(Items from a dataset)
*** Block opens ***

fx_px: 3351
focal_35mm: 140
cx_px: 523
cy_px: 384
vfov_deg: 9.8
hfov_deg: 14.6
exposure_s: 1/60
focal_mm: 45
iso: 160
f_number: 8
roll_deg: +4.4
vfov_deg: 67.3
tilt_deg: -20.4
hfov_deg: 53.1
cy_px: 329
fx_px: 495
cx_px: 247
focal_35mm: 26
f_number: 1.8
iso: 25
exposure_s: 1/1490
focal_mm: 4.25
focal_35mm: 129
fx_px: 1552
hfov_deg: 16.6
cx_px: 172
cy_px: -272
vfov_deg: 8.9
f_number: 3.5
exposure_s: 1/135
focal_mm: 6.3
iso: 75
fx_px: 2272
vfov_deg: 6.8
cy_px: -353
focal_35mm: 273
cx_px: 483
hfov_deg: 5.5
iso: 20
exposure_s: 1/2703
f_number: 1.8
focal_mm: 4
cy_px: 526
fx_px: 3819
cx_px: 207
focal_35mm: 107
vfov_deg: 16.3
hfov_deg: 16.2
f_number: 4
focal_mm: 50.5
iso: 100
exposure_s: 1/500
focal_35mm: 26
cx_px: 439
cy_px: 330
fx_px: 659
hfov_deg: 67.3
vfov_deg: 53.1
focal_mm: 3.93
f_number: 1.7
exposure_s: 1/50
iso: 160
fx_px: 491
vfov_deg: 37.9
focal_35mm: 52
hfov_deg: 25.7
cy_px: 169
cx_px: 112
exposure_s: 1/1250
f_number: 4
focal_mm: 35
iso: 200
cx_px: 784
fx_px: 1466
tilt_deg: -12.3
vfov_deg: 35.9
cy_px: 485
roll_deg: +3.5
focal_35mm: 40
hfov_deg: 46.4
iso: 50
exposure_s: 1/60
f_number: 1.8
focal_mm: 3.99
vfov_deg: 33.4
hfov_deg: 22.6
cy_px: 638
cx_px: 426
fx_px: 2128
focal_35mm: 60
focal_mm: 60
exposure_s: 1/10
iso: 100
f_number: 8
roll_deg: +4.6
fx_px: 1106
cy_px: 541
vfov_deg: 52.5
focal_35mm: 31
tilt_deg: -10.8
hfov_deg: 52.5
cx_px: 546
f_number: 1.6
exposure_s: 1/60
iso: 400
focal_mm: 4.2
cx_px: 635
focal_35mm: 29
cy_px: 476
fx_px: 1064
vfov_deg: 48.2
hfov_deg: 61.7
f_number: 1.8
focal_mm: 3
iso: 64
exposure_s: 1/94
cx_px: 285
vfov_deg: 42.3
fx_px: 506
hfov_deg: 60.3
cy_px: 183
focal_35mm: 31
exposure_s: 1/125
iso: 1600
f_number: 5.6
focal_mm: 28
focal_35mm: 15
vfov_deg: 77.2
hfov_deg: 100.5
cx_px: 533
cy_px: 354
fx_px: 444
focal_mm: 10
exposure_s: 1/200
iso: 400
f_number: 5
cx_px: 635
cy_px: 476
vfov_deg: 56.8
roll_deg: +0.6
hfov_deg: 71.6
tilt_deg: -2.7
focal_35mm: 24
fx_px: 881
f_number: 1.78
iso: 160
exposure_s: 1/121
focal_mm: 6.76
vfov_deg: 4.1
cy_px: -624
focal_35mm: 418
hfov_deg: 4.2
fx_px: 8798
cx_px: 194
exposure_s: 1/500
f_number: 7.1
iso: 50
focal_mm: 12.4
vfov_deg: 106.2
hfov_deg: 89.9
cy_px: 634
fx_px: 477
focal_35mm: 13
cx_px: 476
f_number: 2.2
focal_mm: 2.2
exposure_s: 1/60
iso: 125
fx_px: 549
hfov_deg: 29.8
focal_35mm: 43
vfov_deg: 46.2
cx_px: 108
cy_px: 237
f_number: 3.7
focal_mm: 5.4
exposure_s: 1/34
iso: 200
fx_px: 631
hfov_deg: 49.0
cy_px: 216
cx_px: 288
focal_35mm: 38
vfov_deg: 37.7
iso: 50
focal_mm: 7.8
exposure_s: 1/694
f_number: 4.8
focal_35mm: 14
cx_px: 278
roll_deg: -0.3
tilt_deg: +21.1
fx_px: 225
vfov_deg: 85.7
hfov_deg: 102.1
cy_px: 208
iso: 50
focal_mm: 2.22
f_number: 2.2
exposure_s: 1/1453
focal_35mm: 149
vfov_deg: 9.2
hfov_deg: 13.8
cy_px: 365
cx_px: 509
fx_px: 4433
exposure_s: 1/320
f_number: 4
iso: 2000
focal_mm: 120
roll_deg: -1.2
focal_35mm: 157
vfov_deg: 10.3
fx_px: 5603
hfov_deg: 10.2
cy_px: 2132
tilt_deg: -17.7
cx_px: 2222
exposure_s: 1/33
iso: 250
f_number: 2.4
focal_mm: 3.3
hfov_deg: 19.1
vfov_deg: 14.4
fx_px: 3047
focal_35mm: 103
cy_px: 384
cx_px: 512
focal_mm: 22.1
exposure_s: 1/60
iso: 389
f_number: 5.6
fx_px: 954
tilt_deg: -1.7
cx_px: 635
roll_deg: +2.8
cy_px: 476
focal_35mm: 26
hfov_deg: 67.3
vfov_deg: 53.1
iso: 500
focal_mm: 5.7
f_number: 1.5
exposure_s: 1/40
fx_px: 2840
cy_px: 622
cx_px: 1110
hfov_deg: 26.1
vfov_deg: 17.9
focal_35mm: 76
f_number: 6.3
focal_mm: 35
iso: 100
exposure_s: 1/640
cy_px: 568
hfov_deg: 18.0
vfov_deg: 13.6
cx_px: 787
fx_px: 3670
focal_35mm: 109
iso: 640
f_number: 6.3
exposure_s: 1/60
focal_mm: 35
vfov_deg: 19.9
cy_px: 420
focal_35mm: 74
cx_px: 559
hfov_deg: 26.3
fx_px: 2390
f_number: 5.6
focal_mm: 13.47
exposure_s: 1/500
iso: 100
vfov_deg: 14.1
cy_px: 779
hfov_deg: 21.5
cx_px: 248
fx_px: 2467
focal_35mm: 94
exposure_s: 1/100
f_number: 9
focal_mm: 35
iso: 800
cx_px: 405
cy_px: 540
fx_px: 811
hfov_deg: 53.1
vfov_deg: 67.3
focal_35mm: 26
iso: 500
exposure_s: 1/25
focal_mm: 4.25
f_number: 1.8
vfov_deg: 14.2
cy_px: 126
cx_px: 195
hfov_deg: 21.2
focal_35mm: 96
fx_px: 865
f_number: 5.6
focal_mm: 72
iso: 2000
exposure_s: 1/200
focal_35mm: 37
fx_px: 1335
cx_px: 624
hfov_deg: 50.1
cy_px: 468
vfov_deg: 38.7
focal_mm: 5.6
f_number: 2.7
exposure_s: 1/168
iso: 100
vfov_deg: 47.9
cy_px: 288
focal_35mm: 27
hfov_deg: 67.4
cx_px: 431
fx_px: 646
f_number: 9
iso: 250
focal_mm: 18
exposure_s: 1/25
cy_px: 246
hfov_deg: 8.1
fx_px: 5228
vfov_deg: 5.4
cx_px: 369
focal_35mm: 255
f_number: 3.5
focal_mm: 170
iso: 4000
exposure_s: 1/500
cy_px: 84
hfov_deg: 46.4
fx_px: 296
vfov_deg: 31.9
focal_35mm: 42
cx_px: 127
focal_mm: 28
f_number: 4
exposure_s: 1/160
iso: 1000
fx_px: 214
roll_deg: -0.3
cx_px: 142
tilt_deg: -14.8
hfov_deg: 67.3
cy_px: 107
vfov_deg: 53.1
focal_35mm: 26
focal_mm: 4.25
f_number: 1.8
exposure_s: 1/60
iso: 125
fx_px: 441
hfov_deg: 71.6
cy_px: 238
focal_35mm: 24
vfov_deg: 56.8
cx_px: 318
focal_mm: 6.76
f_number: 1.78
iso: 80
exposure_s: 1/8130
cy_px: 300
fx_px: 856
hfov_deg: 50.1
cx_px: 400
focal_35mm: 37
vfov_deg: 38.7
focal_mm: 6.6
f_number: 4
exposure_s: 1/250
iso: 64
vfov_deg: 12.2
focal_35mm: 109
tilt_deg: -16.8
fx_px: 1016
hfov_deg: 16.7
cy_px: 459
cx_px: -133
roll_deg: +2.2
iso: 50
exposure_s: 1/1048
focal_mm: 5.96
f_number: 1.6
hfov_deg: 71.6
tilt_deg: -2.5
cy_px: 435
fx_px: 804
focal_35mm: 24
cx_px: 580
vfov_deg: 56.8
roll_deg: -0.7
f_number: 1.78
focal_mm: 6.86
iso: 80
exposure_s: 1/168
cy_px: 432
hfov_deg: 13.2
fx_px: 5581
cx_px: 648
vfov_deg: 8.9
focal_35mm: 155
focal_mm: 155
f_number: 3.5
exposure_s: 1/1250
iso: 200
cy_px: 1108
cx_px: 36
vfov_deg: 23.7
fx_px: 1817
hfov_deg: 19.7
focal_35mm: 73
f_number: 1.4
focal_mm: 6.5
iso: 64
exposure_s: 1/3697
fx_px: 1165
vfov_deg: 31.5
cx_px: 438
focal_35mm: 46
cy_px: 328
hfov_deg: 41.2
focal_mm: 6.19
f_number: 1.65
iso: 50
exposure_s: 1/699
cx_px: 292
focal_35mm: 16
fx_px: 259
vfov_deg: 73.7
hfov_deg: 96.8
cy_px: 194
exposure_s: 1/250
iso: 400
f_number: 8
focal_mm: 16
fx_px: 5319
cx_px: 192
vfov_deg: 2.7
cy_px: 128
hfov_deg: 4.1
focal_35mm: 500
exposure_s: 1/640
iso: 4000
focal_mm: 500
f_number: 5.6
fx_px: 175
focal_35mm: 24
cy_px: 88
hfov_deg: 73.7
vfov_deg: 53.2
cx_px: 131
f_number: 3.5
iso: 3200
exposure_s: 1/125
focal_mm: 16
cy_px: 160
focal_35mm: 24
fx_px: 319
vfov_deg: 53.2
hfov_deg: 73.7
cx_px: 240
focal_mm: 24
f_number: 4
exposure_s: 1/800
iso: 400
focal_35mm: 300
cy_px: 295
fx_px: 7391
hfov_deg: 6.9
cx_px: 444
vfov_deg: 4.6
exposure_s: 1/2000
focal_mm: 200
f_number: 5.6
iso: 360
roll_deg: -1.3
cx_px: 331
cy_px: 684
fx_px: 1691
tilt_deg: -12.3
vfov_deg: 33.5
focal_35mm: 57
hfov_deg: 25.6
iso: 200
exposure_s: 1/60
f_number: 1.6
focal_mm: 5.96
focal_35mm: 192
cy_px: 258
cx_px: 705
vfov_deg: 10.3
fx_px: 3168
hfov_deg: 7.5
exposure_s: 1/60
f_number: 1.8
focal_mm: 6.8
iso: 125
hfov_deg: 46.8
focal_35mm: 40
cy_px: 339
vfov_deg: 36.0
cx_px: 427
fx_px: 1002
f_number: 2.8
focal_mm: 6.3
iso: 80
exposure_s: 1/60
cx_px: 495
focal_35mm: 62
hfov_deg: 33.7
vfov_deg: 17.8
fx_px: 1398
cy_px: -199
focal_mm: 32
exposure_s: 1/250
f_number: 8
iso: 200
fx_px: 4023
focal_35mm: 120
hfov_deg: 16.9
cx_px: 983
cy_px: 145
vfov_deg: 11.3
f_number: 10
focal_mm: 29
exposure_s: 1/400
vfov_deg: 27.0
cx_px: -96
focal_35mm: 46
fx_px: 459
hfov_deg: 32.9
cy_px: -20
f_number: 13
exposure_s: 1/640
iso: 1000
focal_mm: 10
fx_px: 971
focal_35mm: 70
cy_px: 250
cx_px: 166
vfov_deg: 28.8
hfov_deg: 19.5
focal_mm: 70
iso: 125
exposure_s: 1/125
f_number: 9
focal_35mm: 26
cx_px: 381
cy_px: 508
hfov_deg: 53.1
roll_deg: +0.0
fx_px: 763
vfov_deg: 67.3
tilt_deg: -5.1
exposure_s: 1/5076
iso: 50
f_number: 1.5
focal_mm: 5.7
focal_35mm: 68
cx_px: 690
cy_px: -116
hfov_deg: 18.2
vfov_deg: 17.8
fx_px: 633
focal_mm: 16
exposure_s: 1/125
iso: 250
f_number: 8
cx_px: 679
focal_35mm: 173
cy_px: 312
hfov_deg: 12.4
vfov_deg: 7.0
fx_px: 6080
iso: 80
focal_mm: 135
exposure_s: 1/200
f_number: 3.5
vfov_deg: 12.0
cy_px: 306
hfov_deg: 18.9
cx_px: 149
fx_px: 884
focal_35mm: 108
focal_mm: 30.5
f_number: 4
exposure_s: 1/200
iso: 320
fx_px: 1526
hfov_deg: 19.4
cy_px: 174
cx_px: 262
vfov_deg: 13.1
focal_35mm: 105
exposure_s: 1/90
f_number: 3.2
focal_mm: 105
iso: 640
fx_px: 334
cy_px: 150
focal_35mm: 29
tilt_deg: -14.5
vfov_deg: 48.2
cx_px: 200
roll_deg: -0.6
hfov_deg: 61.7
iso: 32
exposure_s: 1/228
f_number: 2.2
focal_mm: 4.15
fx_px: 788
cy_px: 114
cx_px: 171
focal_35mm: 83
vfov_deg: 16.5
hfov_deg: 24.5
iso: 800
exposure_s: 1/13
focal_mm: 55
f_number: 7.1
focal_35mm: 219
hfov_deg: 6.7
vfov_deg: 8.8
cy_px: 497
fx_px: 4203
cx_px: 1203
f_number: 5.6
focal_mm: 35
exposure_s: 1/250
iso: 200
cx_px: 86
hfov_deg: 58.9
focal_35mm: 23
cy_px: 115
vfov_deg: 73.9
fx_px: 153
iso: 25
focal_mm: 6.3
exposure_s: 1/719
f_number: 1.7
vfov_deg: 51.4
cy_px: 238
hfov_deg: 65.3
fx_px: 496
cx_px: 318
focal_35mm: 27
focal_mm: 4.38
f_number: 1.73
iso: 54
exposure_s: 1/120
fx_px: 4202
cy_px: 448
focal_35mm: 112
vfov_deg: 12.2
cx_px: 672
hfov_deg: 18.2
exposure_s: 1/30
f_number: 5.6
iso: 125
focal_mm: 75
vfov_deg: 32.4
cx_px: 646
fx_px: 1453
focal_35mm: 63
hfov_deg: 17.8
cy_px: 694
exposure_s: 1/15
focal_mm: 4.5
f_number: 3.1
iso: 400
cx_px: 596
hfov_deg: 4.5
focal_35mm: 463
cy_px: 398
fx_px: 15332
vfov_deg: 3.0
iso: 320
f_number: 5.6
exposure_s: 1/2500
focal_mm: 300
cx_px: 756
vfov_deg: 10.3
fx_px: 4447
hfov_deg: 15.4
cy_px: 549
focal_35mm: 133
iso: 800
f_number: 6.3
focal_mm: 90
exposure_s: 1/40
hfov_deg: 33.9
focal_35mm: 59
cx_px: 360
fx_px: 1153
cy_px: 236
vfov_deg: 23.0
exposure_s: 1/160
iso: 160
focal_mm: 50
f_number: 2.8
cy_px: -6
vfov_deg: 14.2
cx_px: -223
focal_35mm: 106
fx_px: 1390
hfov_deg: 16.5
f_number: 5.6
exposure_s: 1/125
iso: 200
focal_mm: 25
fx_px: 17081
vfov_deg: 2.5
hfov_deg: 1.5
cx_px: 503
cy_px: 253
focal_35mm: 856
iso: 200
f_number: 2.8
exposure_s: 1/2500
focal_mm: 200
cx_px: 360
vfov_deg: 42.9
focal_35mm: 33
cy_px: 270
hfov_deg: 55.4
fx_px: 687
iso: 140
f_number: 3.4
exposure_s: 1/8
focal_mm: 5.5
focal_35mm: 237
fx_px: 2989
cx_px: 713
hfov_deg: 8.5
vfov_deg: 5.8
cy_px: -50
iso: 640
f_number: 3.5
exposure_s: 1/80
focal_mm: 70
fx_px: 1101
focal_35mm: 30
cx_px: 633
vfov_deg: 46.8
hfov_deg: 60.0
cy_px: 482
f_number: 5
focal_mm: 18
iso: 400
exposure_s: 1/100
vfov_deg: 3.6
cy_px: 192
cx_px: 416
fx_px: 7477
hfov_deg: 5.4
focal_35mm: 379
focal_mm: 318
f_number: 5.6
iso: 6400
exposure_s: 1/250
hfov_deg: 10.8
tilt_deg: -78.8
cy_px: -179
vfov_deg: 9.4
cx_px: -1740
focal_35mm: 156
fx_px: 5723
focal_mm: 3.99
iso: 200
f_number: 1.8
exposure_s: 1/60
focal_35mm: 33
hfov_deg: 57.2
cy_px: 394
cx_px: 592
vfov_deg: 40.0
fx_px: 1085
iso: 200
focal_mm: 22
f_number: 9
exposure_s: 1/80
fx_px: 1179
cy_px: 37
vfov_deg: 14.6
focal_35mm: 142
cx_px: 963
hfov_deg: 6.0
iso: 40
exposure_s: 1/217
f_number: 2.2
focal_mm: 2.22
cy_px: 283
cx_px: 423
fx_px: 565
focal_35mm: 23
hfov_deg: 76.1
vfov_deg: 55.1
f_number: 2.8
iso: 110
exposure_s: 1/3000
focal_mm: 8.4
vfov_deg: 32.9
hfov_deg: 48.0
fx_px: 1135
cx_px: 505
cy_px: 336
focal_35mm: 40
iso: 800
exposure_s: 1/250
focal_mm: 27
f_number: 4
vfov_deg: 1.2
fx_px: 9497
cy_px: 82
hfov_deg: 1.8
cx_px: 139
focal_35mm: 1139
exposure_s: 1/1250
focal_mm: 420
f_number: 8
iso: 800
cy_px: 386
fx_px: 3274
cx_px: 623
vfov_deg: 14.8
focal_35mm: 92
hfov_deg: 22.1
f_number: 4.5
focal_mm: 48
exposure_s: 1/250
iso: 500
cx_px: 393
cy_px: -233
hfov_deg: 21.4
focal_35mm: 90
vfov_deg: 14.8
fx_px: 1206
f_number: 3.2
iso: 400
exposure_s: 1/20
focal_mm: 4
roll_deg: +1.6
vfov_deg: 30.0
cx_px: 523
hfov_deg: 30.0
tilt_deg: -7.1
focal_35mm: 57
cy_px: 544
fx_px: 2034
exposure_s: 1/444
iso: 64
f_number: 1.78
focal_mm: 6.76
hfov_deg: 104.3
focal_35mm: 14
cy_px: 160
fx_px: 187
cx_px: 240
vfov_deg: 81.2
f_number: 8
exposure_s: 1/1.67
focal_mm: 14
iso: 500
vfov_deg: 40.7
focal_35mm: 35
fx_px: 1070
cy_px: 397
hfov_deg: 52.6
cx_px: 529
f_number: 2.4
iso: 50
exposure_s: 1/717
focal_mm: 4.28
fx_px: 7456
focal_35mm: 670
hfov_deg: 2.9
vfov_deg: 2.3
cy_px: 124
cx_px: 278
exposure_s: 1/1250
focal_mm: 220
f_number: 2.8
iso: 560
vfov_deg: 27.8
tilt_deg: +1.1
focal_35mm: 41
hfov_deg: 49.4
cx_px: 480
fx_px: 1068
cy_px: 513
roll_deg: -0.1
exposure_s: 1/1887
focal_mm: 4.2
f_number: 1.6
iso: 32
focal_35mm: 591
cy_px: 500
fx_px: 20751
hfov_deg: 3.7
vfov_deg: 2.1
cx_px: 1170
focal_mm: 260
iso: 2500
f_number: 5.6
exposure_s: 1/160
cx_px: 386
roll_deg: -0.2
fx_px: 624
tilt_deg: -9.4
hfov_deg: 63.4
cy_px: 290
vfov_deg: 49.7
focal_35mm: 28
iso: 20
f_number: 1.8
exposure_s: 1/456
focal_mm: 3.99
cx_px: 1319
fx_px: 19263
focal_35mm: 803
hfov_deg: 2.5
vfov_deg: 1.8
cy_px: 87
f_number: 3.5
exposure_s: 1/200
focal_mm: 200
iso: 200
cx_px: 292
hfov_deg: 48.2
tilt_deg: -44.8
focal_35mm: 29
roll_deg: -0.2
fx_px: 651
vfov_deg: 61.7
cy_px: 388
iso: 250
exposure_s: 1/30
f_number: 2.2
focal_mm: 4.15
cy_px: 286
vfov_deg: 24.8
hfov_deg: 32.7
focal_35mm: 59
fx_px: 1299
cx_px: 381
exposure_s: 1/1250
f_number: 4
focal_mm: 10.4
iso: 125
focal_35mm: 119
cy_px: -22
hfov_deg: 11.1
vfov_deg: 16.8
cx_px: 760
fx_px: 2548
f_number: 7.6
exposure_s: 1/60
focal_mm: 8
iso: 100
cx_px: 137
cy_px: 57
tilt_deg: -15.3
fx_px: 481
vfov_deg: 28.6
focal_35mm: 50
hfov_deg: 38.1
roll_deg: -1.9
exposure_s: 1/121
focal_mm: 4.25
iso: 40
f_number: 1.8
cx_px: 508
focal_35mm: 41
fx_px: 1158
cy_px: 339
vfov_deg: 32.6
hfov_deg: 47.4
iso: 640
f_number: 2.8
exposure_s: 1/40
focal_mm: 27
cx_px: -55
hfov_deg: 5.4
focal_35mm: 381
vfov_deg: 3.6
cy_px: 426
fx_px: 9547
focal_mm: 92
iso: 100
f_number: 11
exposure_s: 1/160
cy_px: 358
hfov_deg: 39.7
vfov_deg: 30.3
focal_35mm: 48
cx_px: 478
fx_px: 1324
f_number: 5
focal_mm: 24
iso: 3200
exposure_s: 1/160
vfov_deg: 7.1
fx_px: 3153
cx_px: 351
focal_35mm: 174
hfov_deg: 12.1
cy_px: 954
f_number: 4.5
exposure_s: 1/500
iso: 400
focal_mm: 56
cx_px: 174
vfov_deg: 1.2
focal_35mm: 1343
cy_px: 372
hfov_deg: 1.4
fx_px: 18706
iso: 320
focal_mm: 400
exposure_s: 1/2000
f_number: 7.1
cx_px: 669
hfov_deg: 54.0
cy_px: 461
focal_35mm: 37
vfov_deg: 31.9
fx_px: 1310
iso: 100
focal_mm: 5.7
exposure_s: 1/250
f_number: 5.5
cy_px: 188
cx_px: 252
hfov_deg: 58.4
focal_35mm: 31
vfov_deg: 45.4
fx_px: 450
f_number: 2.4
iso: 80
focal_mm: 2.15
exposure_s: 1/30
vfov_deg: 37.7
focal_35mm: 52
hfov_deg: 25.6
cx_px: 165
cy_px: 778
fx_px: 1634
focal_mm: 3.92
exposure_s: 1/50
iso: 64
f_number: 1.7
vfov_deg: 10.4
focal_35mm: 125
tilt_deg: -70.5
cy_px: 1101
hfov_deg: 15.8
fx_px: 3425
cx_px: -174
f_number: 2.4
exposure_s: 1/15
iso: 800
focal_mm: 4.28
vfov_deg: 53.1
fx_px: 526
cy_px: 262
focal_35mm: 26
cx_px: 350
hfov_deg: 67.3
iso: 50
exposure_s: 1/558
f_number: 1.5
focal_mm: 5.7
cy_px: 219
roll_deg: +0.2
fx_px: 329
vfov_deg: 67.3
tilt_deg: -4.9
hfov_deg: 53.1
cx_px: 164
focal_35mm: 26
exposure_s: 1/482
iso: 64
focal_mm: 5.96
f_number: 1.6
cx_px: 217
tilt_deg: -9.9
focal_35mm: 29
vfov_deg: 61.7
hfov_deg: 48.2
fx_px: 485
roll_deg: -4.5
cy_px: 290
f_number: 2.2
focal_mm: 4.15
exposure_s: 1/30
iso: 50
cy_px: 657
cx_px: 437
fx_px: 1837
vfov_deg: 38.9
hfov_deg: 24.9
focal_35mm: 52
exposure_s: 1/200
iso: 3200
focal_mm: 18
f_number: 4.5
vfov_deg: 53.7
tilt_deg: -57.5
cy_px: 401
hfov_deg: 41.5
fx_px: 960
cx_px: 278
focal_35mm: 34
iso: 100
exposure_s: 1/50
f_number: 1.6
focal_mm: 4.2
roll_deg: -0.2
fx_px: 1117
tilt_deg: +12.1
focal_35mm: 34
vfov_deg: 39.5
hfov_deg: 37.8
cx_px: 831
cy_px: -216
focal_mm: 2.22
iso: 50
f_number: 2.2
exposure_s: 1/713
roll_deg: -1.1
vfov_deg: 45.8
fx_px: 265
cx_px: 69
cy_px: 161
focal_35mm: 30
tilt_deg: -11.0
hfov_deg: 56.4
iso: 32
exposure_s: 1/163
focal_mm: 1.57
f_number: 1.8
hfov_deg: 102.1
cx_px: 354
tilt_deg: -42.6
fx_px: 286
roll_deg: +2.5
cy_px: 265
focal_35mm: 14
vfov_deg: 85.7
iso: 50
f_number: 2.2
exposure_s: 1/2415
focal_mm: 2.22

*** Block closes ***

▸ ACTION ITEM
Print exactly the lines from the one with "roll_deg: +2.5" through the end of the data, inclusive.

▸ REPLY TO THE TASK
roll_deg: +2.5
cy_px: 265
focal_35mm: 14
vfov_deg: 85.7
iso: 50
f_number: 2.2
exposure_s: 1/2415
focal_mm: 2.22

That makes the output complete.